Schloss und Kirche auf Felsriegel über dem Schwarzwasser. Foto: Original uploader was Hejkal at de.wikipedia, CC-BY-SA-2.0-DE.
Schloss und Kirche auf Felsriegel über dem Schwarzwasser. Foto: Original uploader was Hejkal at de.wikipedia, CC-BY-SA-2.0-DE.

Gemeinsam mit Mitgliedern des Bezirksausschusses setzte sich Dr. Hänichen in Verhandlungen mit den amerikanischen wie den sowjetischen Stellen erfolgreich für die rasche Rückführung der ca. 1700 in Schwarzenberg befindlichen ausländischen Arbeitskräfte ein. Dies war um den 20. Mai abgeschlossen. Landrat und Bezirksausschuss bemühten sich intensiv um Fortführung bzw. Wiederaufnahme der Produktion. Am 17. Juni bildete sich ein Industrieausschuss aus den Leitern verschiedener Betriebe, der die Koordination der Materialzuweisungen und den Absatz der Fertigprodukte im Tausch gegen Lebensmittel organisieren sollte. Gleichzeitig versuchte der Aktionsausschuss durch Einsetzen von Betriebsräten und Verhaftung von Firmeneigentümern Einfluss auf die Produktion zu gewinnen.

Bereits die Ereignisse der letzten Kriegswochen hatten zu Störungen im Geldverkehr geführt. Entsprechend einer Verordnung der Reichsbank vom Herbst 1944 zur möglichen Ausgabe regionalen Notgeldes hatte der Landrat ab Mitte April 1945 entsprechende Vorbereitungen getroffen. Nachdem es Anfang Mai nicht gelang, aus Dresden das benötigte Geld zu erhalten, erteilte Dr. Hänichen am 9. Mai der hiesigen Druckerei C. M. Gärtner den Druckauftrag für Notgeldscheine. Am 18. Mai wurden Scheine zu 10,- und 20,- RM in Umlauf gegeben, fast gleichzeitig mit entsprechendem Notgeld im Nachbarkreis Stollberg. Sie blieben auch nach der sowjetischen Besetzung gültig. Etwa ab 10. bis zum 31. Oktober 1945 erfolgte Einziehung und Umtausch in gültige Zahlungsmittel bei den Banken und Sparkassen des Landkreises. 

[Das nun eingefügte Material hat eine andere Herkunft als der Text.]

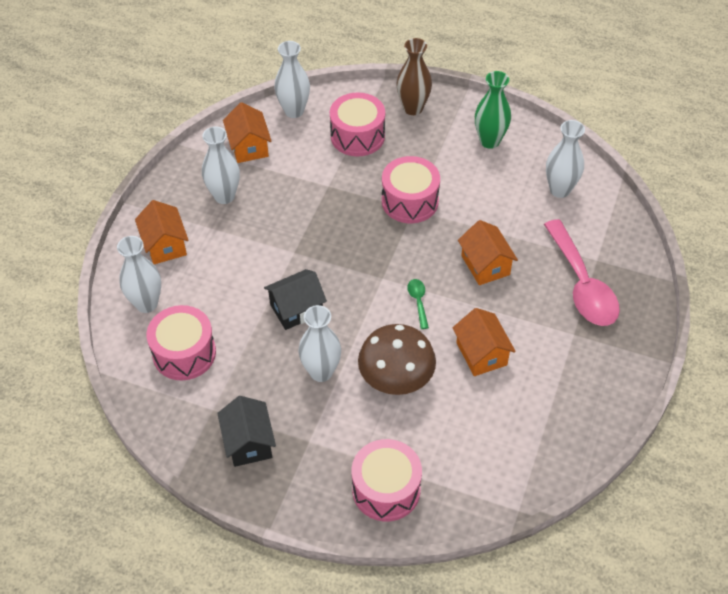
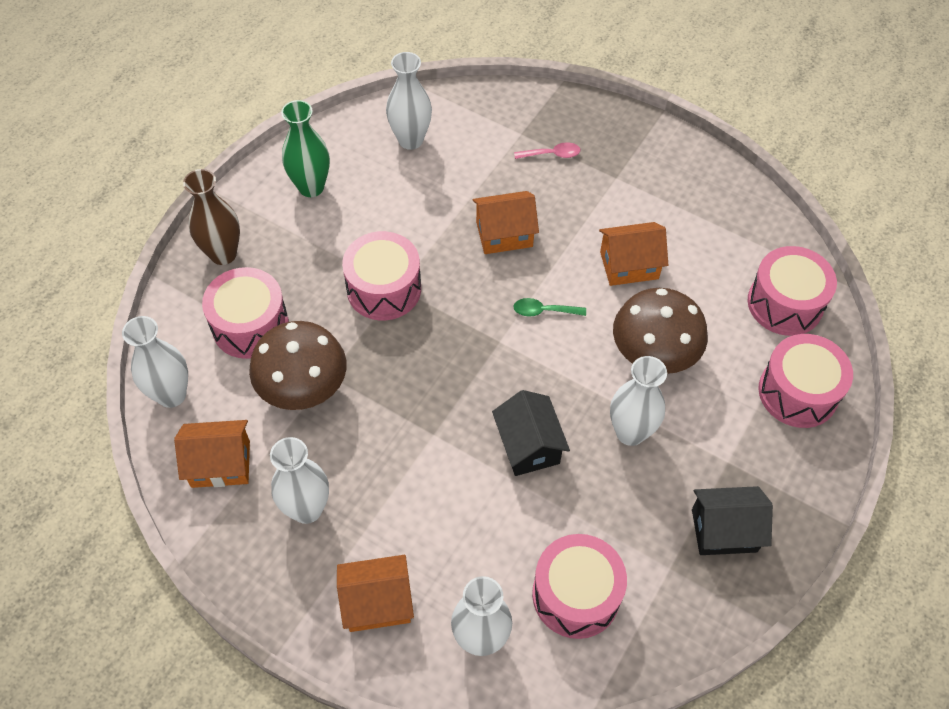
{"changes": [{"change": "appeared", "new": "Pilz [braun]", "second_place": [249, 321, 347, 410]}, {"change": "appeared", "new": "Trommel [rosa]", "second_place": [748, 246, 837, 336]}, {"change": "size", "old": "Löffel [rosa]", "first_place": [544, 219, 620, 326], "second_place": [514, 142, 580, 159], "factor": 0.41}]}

Der Schwarzenberger Aktionsausschuss sah eine wichtige Aufgabe in der „Entmachtung und Bestrafung der aktiven Nazis". Die Festnahmen begannen bereits am 12. Mai, erfolgten jedoch sehr subjektiv. Neben Funktionsträgern der NSDAP verhaftete man auch nominelle Mitglieder, die erst nach 1933 unter Druck eingetreten waren, um ihren Arbeitsplatz nicht zu verlieren, ja sogar Personen, die der NSDAP gar nicht angehört hatten, bis hin zu 15/16-jährigen Jungen. Hier wurden offensichtlich auch „alte Rechnungen" beglichen. Dabei wurde der Schwarzenberger Ausschuss ebenso in anderen Orten tätig, was zu Protesten führte. Von den mehreren hundert Verhaftungen, die der Schwarzenberger Aktionsausschuss vornahm, gibt es keinerlei Aufzeichnungen. Weder Namen noch Daten oder Gründe wurden notiert. Bis auf einzelne Freilassungen übergab man die Verhafteten der sowjetischen Kommandantur in Annaberg. Viele davon kamen in sowjetischen Lagern um. Erst in den letzten Jahren versuchen eine Arbeitsgruppe im Museum Schwarzenberg sowie einzelne Betroffene Daten und Fakten zusammenzutragen, was nach so langer Zeit viele Schwierigkeiten bietet.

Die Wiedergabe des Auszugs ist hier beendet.